* Extract to read *
[Start of Attachment]

Dr. Charles J. Lowenstein
clowenst@jhmi.edu, 410-955-1530

 
Laboratory Location:950 Ross Building / 720 Rutland Avenue
Baltimore, MD 21205
Research Focus:

Dr. Lowenstein's research focuses on the regulation of vascular inflammation and thrombosis. 

Endothelial cells respond to vascular injury by activating the exocytosis of endothelial granules, Weibel-Palade bodies, that release pro-thrombotic and pro-inflammatory  mediators into the blood.  Our laboratory discovered the identity of the proteins that mediate endothelial exocytosis, including members of the SNARE family and NSF.  We then discovered that nitric oxide (NO) regulates vascular inflammation by chemically modifying NSF, thereby inhibiting exocytosis (Matsushita et al.  Cell  2003).  This discovery has profound biological significance.  NO may regulate exocytosis in a variety of physiological processes, including vascular inflammation, neurotransmission, thrombosis, and cytotoxic T lymphocyte cell killing.

[End of Attachment]

* Raw data *
[Start of Attachment]

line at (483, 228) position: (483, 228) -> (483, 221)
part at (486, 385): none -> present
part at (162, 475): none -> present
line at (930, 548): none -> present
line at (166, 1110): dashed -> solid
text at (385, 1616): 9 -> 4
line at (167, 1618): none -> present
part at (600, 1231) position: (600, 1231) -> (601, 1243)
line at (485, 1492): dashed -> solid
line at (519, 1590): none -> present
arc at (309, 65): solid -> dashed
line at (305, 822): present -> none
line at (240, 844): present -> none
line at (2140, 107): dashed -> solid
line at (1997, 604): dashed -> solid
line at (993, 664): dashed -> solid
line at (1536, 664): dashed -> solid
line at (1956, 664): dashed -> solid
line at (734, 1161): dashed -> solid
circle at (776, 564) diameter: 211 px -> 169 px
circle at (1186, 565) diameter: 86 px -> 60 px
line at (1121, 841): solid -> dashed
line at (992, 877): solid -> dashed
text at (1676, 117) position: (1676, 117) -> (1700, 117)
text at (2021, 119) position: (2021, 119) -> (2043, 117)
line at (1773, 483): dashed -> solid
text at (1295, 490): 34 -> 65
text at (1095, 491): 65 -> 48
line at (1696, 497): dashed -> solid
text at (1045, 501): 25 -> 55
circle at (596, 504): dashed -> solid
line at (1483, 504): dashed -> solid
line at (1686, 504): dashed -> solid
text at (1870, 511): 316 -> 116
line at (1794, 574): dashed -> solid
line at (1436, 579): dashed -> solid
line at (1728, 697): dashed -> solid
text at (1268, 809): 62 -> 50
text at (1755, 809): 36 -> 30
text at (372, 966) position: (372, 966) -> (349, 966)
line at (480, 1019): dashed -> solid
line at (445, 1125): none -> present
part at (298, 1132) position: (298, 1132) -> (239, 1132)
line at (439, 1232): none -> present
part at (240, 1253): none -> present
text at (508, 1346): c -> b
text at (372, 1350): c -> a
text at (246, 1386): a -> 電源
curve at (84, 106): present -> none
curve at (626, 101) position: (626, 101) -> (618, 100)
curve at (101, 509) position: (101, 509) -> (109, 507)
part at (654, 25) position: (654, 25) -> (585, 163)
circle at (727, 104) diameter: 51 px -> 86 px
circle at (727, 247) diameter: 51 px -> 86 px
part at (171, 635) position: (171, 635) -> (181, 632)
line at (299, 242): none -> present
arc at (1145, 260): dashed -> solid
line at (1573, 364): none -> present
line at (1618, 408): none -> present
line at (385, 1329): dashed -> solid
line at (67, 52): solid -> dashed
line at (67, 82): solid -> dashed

[End of Attachment]

* Exercise *
Continue the research profile of Dr. Lowenstein's laboratory, starting after its last sentence.

* Response to the task *
Granule exocytosis is also a critical step in platelet activation.  We have  found that NO inhibits thrombosis in part by decreasing platelet exocytosis of alpha-granules, dense granules, and lysosomal granules (Morrell et al. Proc Natl Acad Sci U S A. 2005).  Current projects now explore the mechanisms by which NO and other neurotransmitters regulate platelet activation.

We have  also developed novel drugs that inhibit vascular inflammation by blocking endothelial exocytosis.

Funding Support:2003-2008: NIH Program Project Grant, PPG Project 3 (P01 HL56091) The Role of Mediators in Accelerated Graft Arteriosclerosis Project Leader 2004-2008: NIH R01 (HL74061) Regulation of Vascular Inflammation (Principal Investigator) 2004-2008: NIH R01 (HL78635) Exocytosis and Vascular Inflammation (Principal Investigator) 2005-2007: International HDL Research Award HDL Regulation of Endothelial Exocytosis (Principal Investigator) 2006-2011: NIH Program Project Grant, PPG Project 3 (P01 HL65608) The Regulation of Exocytosis in the Post-Ischemic Myocardium (Project Leader)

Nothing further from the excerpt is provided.